Si en la primera mano
ninguna de las dos parejas ha logrado llegar a estos tantos, se vuelve a
hacer el juego igual que al principio, denominándose de VUELTAS. Cada
pareja contará en secreto sus tantos, partiendo de los alcanzados
anteriormente, hasta que una de ellas alcance los 101 reglamentarios,
que será la ganadora de la partida.
En estos juegos de
VUELTAS tiene mucha importancia insinuarse entre compañeros las
posibilidades que cada uno tiene, en orden a las cartas que se llevan.

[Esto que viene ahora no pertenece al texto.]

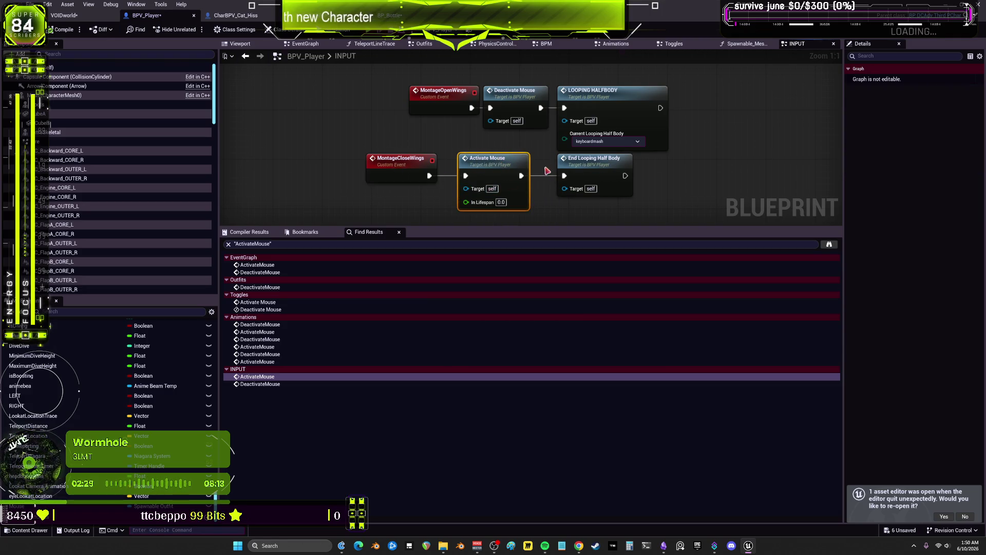
pyautogui.moveTo(493, 154); pyautogui.dragTo(463, 169)
pyautogui.moveTo(448, 91); pyautogui.dragTo(405, 90)
pyautogui.moveTo(527, 152); pyautogui.dragTo(508, 76)
pyautogui.moveTo(431, 119); pyautogui.dragTo(570, 122)
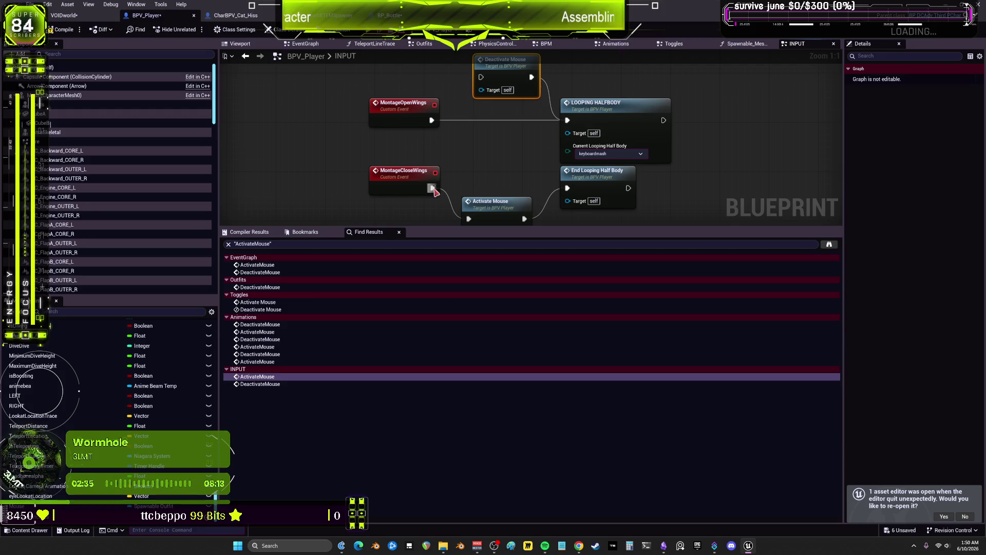
pyautogui.moveTo(432, 188); pyautogui.dragTo(567, 188)
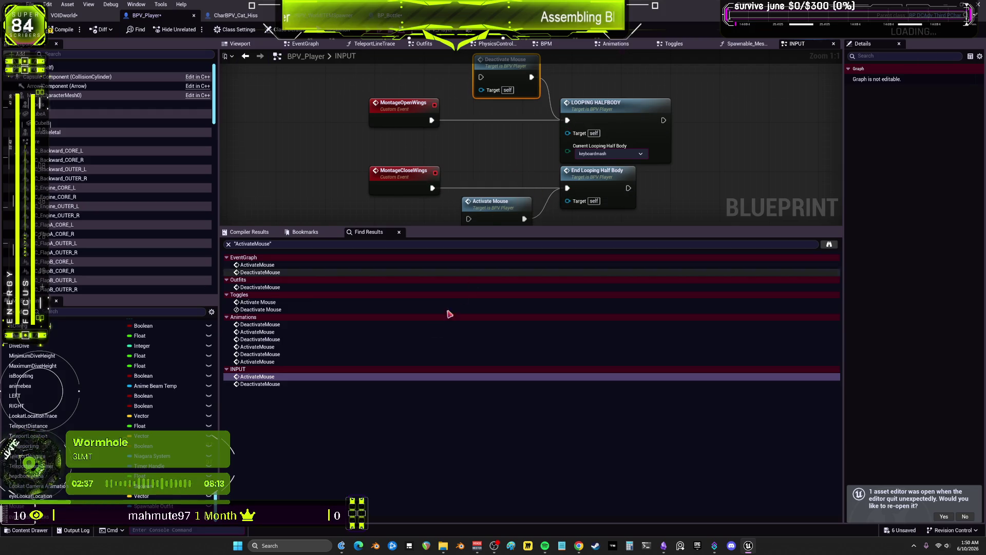
pyautogui.click(267, 362)
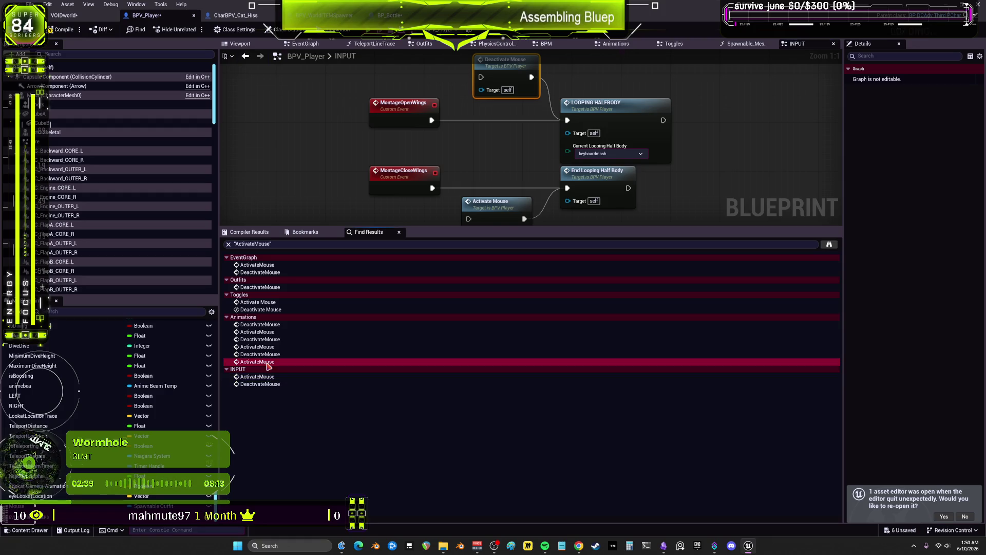
pyautogui.doubleClick(267, 362)
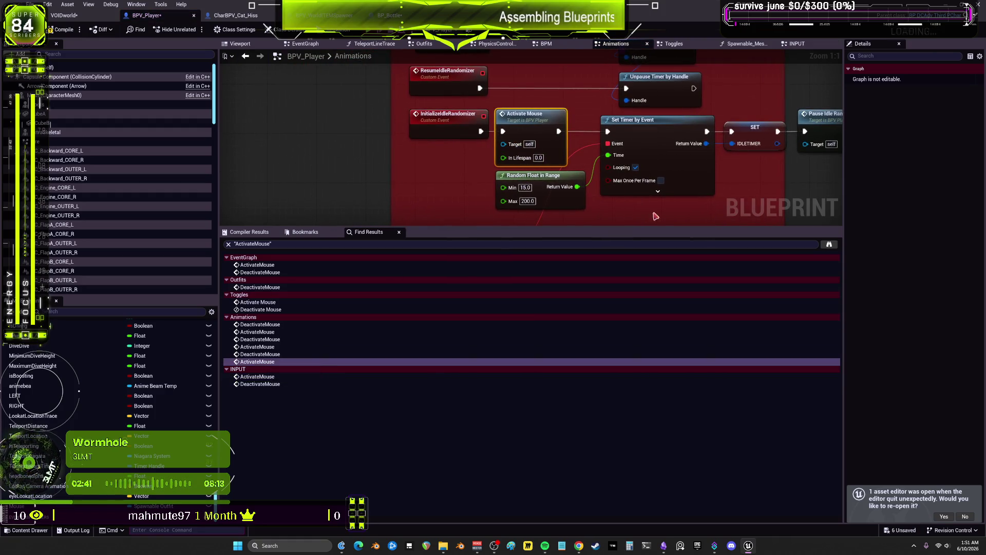
# - Trace the IDLE STATE RECALL and IDLE_STATEON chains in the Animations graph
pyautogui.moveTo(753, 191)
pyautogui.mouseDown()
pyautogui.moveTo(688, 139)
pyautogui.moveTo(644, 49)
pyautogui.moveTo(642, 149)
pyautogui.moveTo(647, 89)
pyautogui.moveTo(707, 167)
pyautogui.moveTo(719, 160)
pyautogui.moveTo(618, 150)
pyautogui.mouseUp()
pyautogui.doubleClick(707, 167)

Esto tiene su regular manera de hacer: los marques; y las cartas con que
se hacen, llamadas acuses, son: caballo, sota y rey, de cualquier palo,
excepto los del triunfo.
Por ejemplo, cuando uno
de los jugadores de una pareja que tenga entre treinta y cuarenta tantos
buenos lleva el as de triunfo, al llegar el turno de echar carta pone un
acuse para que su compañero si lleva guiñote pueda echarlo hacia él,
en la siguiente jugada, y así, matando con dicho as, obtengan los 101
tantos necesarios.
Lo mismo se hace para
señalar un veinte o las cuarenta, siempre que con estos tantos, si se
obtienen, se pueda ganar la partida.
Los cotos
Coto se llama a la suma de tres partidas ganadas por una pareja, o
un jugador si es mano a mano. Partida es un solo juego: alcanzar los 101
tantos. Aunque si no se consiguen en primeras se tenga que jugar de
vueltas.
Se puede jugar a los
cotos o partidas que se quiera, siempre que se especifique antes de
empezar a jugar.
Por costumbre, se suele
jugar a dos COTOS de TRES partidas. Esto depende del tiempo que se
quiera estar jugando.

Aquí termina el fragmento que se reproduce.